£¿%¥¤€$§¡ΠΣΓ*!?#

I don't know to whom I should blame,but I can't help myself swearing each time I open internet explorer.well...it's not working again!grrr.

hmmm...as I started to look at the bright side of everything,I regard this as a msg from the heaven! I'm not going to fix it within these two months!!

do you know if you giggle 15mins daily,you can loose your weight by 2kilos in a year!so I choose several joke from 2006 sep. reader's digest humour issue!

a man go to a pet shop to buy a parrot.the shop owner points to three identical parrots on a perch and says
'the parrot on the left cost $500'
man-'why does it cost so much?'
owner-'well..the parrot knows how to do legal research'
the man then asks about the next parrot.and is told that one costs a whopping $1000 because it can do everything the other parrot can do-plus it knows how to write a brief that will win any case in any court.naturally the increasingly startled man asks about the third parrot and is told that it cost$2000
he asks -'what can IT do?'
'to be honest'the owner replies,'I have never seen it do a thing.but the other two parrots call him senior partner'
Lol.




what do a lawyer and sperm have in common?
A one in three million chance of becoming a human being!



A guy enters a bar where the only other patron is a seal,sitting at the far end of the room.after a few minutes,the seal shouts to the man,'I like the way you smell!'
Confused,the man ignores the compliment.A few minutes later the seal shouts,'You've got a great hair cut!' every few minutes it yells out another compliment.finally the patron turns to the bartender.
'what's with the animal?'he asks.
'he's our seal of approval' the bartender replies.
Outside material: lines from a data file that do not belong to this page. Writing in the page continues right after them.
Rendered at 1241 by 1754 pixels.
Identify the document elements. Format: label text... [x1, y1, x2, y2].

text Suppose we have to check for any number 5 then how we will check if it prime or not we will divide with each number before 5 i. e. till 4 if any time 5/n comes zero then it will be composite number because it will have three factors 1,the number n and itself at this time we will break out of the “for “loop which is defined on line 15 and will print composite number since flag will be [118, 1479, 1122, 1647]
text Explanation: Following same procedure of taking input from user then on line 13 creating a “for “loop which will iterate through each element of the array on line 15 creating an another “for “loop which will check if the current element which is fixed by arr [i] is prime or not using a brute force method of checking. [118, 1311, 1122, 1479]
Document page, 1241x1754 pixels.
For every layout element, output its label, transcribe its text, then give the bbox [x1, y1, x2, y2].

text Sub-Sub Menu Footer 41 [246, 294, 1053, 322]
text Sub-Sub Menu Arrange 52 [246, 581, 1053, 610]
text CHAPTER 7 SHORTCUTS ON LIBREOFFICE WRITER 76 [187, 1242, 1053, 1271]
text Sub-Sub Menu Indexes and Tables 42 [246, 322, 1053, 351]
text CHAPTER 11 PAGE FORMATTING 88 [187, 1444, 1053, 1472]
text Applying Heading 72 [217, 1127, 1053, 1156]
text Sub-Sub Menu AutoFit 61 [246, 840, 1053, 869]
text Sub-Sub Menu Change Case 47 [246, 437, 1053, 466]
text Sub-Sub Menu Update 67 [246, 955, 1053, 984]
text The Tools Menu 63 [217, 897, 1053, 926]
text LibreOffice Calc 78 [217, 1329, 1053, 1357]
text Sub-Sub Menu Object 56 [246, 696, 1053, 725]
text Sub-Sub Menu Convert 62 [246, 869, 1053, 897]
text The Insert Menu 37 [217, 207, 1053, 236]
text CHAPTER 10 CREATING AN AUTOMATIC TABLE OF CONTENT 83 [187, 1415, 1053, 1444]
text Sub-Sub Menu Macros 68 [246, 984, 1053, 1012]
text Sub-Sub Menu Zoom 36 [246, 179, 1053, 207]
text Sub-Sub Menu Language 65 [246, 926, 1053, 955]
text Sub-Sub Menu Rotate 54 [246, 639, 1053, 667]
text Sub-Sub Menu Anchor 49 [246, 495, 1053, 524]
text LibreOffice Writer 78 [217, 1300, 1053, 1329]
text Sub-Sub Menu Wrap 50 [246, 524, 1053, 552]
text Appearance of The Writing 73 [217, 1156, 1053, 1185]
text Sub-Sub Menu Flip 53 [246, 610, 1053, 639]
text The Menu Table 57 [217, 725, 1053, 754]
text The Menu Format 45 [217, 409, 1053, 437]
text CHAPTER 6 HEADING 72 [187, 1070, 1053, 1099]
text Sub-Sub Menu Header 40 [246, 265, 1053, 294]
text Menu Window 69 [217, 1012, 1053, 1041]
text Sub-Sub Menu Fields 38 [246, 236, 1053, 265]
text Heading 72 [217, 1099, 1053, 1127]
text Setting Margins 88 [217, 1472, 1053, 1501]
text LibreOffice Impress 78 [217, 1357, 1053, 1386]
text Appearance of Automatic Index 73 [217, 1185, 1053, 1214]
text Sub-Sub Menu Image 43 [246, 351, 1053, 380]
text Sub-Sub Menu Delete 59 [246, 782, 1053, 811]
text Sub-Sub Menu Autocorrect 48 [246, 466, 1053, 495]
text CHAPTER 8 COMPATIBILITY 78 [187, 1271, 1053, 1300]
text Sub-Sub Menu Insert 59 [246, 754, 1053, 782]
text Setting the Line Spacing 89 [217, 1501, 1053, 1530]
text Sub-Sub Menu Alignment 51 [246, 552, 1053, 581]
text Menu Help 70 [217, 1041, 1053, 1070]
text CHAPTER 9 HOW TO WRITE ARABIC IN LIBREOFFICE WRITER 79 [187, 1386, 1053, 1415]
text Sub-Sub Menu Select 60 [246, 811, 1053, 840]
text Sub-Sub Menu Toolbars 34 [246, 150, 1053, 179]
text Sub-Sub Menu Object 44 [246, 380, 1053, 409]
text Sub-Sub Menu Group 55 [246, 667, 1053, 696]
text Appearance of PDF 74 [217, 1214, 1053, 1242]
A businessman was interviewing applicants for the position of divisional manager.he devised a simple test to select the most suitable person for the job.he asked each applicant the question, 'what is two and two?'
the first interviewee was a journalist.his answer was 22
the second was a social worker.she said'I don't know the answer but i'm glad we had time to discuss this important question'
the third applicant was an engineer.he pulled out a slide rule and showed the answer to be between 3.999 and 4.001
the last applicant was an accountant.who got up from his chair,went over to the door,closed it,then came back and sat down.He leaned across the desk and said in a low voice,'how much do you want it to be?'


lol.that's me!!

5 comments:

dazzled said...
This comment has been removed by the author.
dazzled said...

Very funny .. -teeth- lols u knw.. I dnt like ths carefully constructed jokes.. I find these spontaneous jokes funnier.. Anyway its a matter of preference..

poppy said...

Lol.you must've the ability to laught at any joke.otherwise life's gonna be really dull :P try this.it's a me joke.not mine.someone else's


In evenings I used to go to the beach for jogging after work.I had a circle of friends I'd recognized there.one day I went shopping with my girlfriend,I was wearing my office suit.suddenly I ran in to one of my beach buddies

'hello rose!!'
she stared at me blankly for several seconds.Then suddenly smiled

'oh john!! I couldn't recognize you with your cloths on'

dazzled said...

Grr.. I said that i find spontaneous jokes funnier !

poppy said...

oh....funnier....hehe.I missed that part!!eka neme, what's the funniest day we ever had?